Leftist lawmaker Gabriel Boric, 35, on Sunday became Chile's youngest-ever president on promises of installing a "welfare state" in one of the world's most unequal countries,
The former student activist only just met the required minimum age to run in the presidential race, seven years after being elected to his first political job as a member of Chile's Chamber of Deputies.
On Sunday, he prevailed over far-right rival Jose Antonio Kast, an ultra-conservative lawyer who had promised to cut taxes and social spending in a country shaken in 2019 by deadly mass protests for a more just and equal society.
Boric has vowed to relegate Chile's neoliberal economic model, which dates from the era of dictator Augusto Pinochet and is widely seen as sidelining the poor and working classes, "to the grave."
And he promised to bring about "a welfare state so that everyone has the same rights no matter how much money they have in their wallet.".
Chile has one of the world's biggest income gaps.
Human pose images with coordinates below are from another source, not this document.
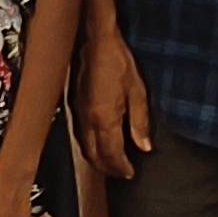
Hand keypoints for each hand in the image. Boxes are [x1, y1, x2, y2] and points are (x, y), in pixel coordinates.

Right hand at [76, 34, 151, 179]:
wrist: (97, 43)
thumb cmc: (118, 62)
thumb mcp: (138, 92)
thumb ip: (140, 122)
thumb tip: (144, 146)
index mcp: (105, 118)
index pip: (112, 154)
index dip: (122, 167)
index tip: (131, 173)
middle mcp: (88, 120)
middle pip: (94, 156)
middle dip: (108, 168)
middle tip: (121, 173)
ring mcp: (78, 114)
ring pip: (84, 147)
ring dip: (96, 160)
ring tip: (110, 164)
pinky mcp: (74, 107)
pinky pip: (79, 135)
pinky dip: (88, 146)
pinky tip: (97, 144)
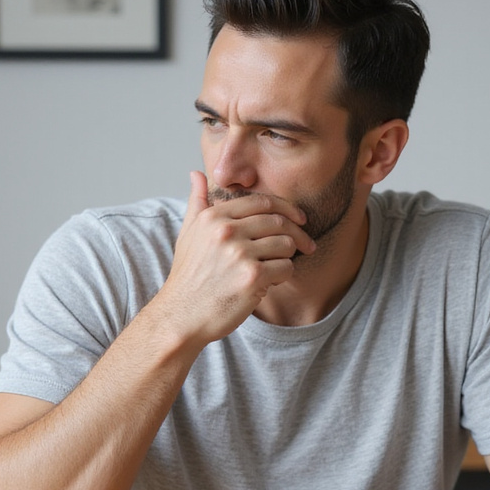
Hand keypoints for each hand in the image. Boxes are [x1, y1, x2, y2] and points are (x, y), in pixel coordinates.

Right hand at [156, 171, 315, 343]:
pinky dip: (283, 276)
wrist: (181, 316)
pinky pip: (286, 268)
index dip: (287, 209)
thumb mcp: (188, 234)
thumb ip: (197, 202)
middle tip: (308, 244)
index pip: (263, 202)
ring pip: (286, 244)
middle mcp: (226, 230)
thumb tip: (196, 173)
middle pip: (279, 221)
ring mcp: (240, 253)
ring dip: (287, 257)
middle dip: (298, 233)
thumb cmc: (188, 277)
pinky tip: (269, 283)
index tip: (300, 219)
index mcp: (214, 216)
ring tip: (275, 268)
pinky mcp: (253, 277)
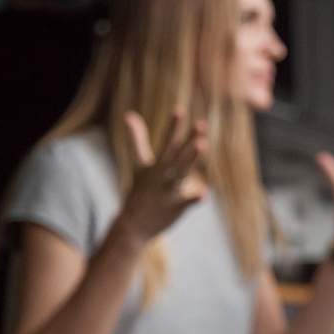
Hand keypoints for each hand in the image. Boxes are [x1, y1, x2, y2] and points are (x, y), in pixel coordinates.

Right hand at [118, 109, 207, 243]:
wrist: (133, 224)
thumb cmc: (140, 190)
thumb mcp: (139, 165)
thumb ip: (137, 140)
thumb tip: (129, 114)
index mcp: (154, 165)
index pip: (166, 142)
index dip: (173, 126)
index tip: (180, 110)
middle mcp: (160, 176)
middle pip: (176, 155)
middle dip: (188, 140)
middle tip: (201, 124)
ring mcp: (167, 191)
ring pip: (180, 173)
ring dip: (190, 159)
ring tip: (203, 144)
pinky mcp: (174, 208)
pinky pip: (185, 203)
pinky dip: (194, 198)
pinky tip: (204, 193)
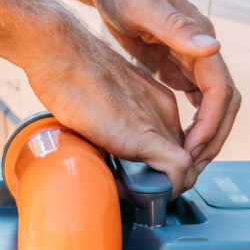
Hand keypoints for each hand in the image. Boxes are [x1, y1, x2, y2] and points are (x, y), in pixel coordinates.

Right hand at [20, 18, 200, 192]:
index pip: (175, 144)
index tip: (139, 178)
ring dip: (168, 187)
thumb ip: (110, 123)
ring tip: (137, 193)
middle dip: (168, 180)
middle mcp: (164, 111)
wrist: (62, 56)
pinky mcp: (145, 135)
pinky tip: (141, 191)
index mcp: (156, 101)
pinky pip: (178, 170)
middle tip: (140, 190)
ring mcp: (158, 122)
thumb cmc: (69, 73)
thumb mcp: (101, 102)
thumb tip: (101, 150)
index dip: (162, 168)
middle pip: (184, 157)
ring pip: (187, 167)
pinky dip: (167, 188)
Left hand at [91, 0, 240, 169]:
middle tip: (191, 165)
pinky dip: (191, 122)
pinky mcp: (174, 62)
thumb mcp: (143, 5)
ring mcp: (189, 57)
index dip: (212, 123)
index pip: (221, 91)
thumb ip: (176, 27)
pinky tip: (176, 139)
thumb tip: (214, 48)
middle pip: (223, 102)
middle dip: (213, 136)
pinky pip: (193, 99)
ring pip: (211, 104)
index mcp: (199, 39)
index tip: (193, 149)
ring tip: (185, 160)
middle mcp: (201, 50)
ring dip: (205, 133)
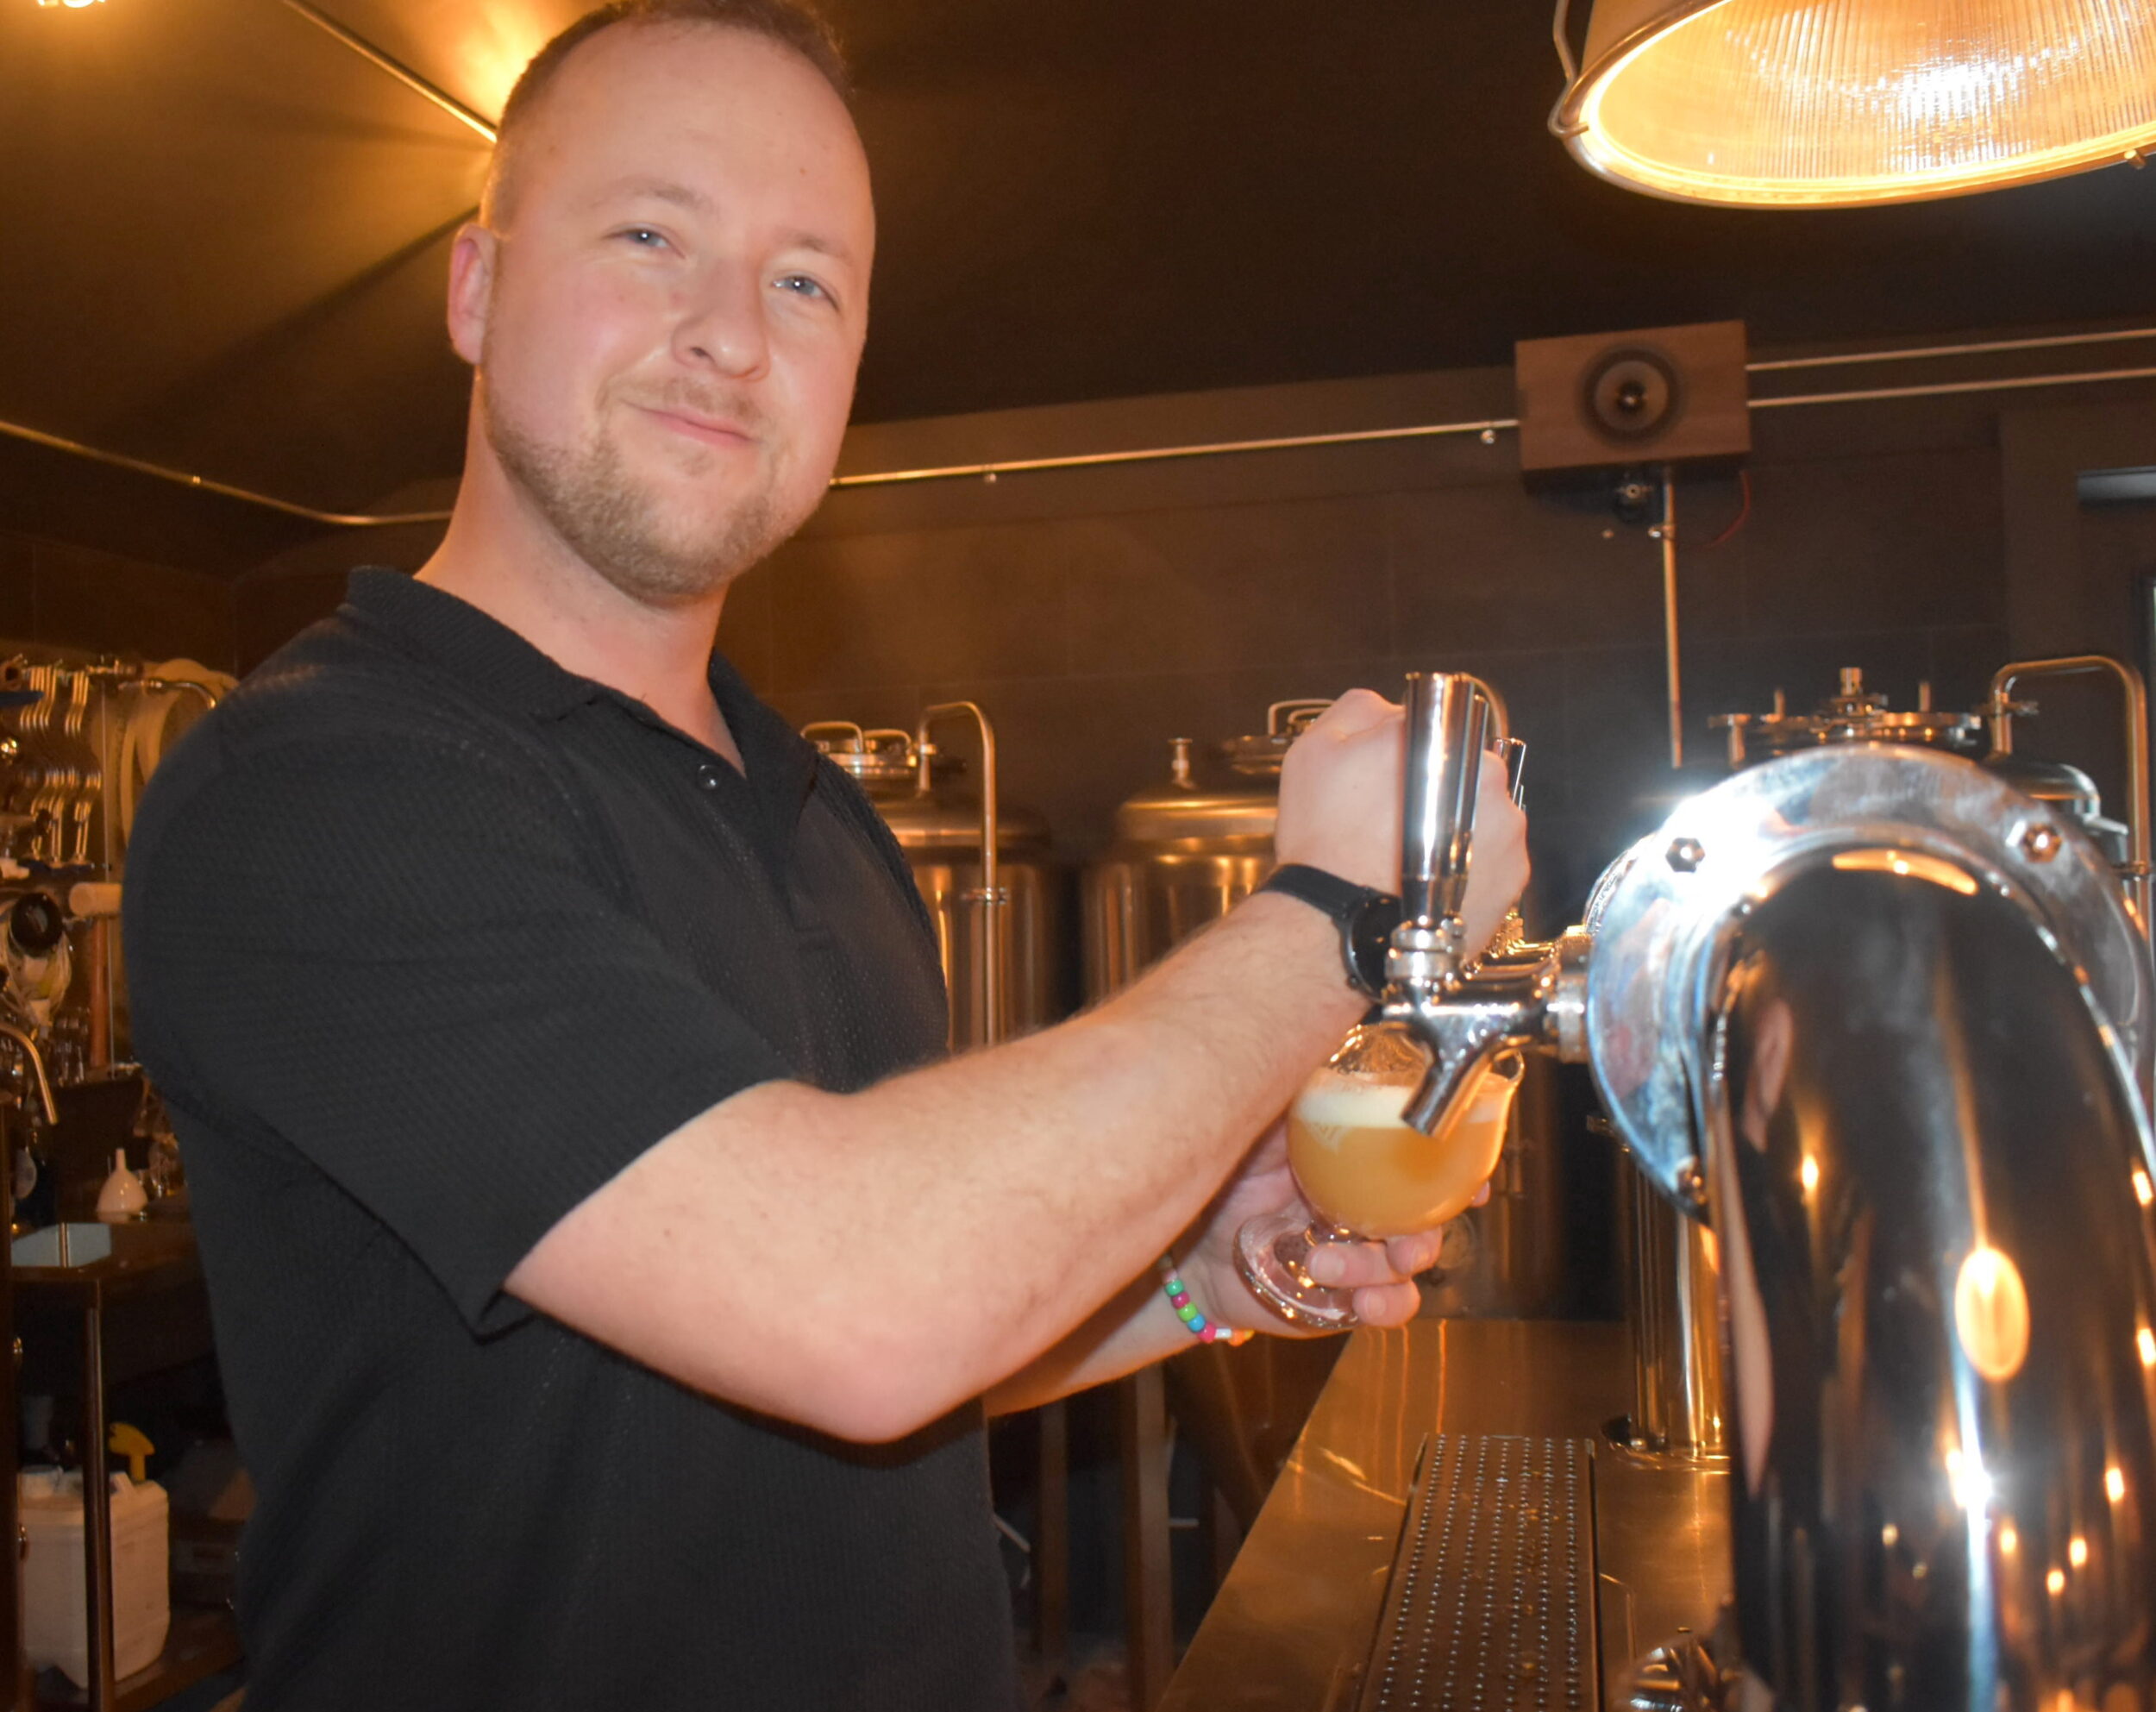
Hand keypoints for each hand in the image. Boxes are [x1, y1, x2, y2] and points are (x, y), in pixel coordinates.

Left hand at [1175, 1116, 1480, 1332]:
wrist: (1186, 1239)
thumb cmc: (1225, 1168)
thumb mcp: (1262, 1119)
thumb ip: (1302, 1090)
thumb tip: (1328, 1034)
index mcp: (1360, 1158)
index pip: (1427, 1159)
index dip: (1460, 1169)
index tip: (1472, 1179)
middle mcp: (1369, 1205)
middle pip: (1430, 1216)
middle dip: (1430, 1229)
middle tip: (1405, 1239)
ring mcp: (1360, 1252)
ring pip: (1409, 1264)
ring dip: (1388, 1268)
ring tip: (1328, 1263)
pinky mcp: (1343, 1297)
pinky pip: (1389, 1307)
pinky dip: (1385, 1306)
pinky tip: (1360, 1301)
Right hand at [1273, 691, 1530, 956]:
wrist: (1339, 928)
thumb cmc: (1325, 842)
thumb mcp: (1314, 751)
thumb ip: (1357, 710)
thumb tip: (1389, 708)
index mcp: (1439, 736)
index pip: (1436, 726)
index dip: (1411, 751)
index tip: (1392, 777)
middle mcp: (1486, 775)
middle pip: (1465, 770)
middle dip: (1440, 788)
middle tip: (1399, 822)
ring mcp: (1507, 827)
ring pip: (1483, 814)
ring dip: (1458, 828)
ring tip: (1415, 858)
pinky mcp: (1514, 875)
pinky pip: (1494, 858)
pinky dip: (1470, 866)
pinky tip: (1433, 882)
One percent of its population owns 25 percent of the wealth, according to a UN agency.
People are heavily indebted, having to pay wholly or in part for education and healthcare. Pensions are entirely made up of private savings.
Boric is of Croatian and Catalan descent. He was born in Punta Arenas in Chile's far south.
His father, Luis Boric, told AFP this week the new president had been politically minded from a young age, painting messages such as "let's be realistic, let's do the impossible" and "reason makes strength" on the wall of his childhood bedroom.